## Material supplied
##########
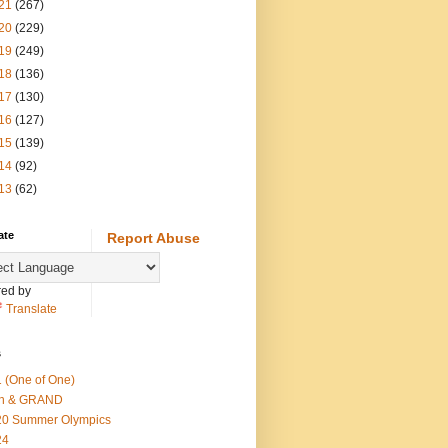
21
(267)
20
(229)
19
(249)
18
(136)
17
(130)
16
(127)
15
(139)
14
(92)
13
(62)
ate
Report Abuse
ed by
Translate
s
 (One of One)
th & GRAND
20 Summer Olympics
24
##########
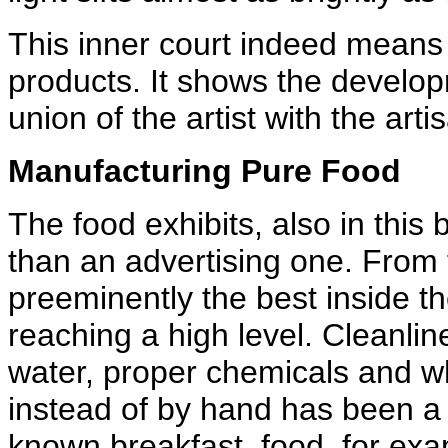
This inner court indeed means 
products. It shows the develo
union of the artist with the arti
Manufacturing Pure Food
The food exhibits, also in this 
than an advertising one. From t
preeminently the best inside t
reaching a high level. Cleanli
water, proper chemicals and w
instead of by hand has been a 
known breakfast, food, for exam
##########
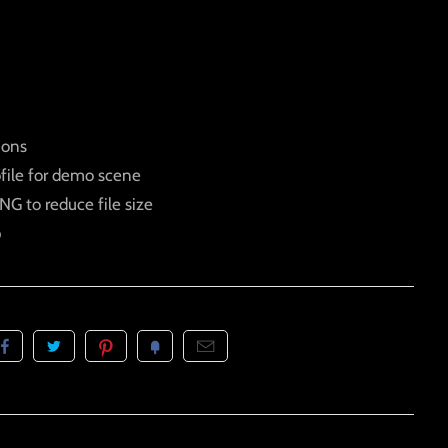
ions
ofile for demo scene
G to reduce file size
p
##########
## Your goal
Within the material above, transcribe exactly the lines that run from the line holding "than an advertising one. From t" through the line holding "known breakfast, food, for exam".

## Result
than an advertising one. From t
preeminently the best inside t
reaching a high level. Cleanli
water, proper chemicals and w
instead of by hand has been a 
known breakfast, food, for exam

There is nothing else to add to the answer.